> WHAT NEEDS TO BE DONE: For the entries that follow, state how many lines include the word "business", giving the number and nothing else.

> DATASET ENTRIES:
BEGIN

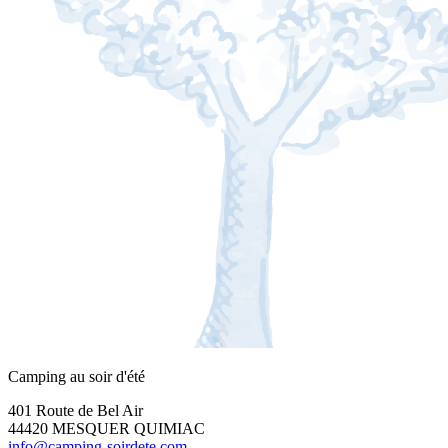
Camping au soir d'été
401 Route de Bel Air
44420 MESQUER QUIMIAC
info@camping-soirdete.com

END
BEGIN

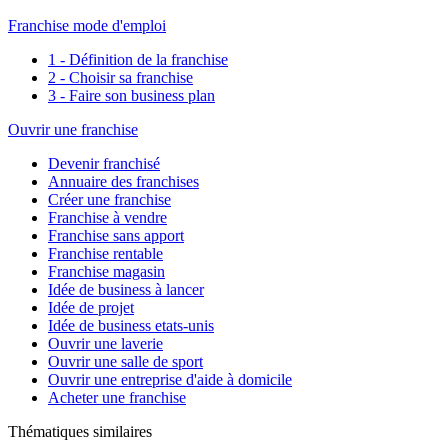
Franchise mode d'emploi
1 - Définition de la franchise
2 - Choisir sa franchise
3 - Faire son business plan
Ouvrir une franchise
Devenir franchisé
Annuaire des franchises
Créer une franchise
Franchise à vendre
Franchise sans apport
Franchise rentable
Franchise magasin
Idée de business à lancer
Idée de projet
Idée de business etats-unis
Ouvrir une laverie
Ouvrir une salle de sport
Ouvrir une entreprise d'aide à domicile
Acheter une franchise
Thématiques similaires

END

> ANSWER: 3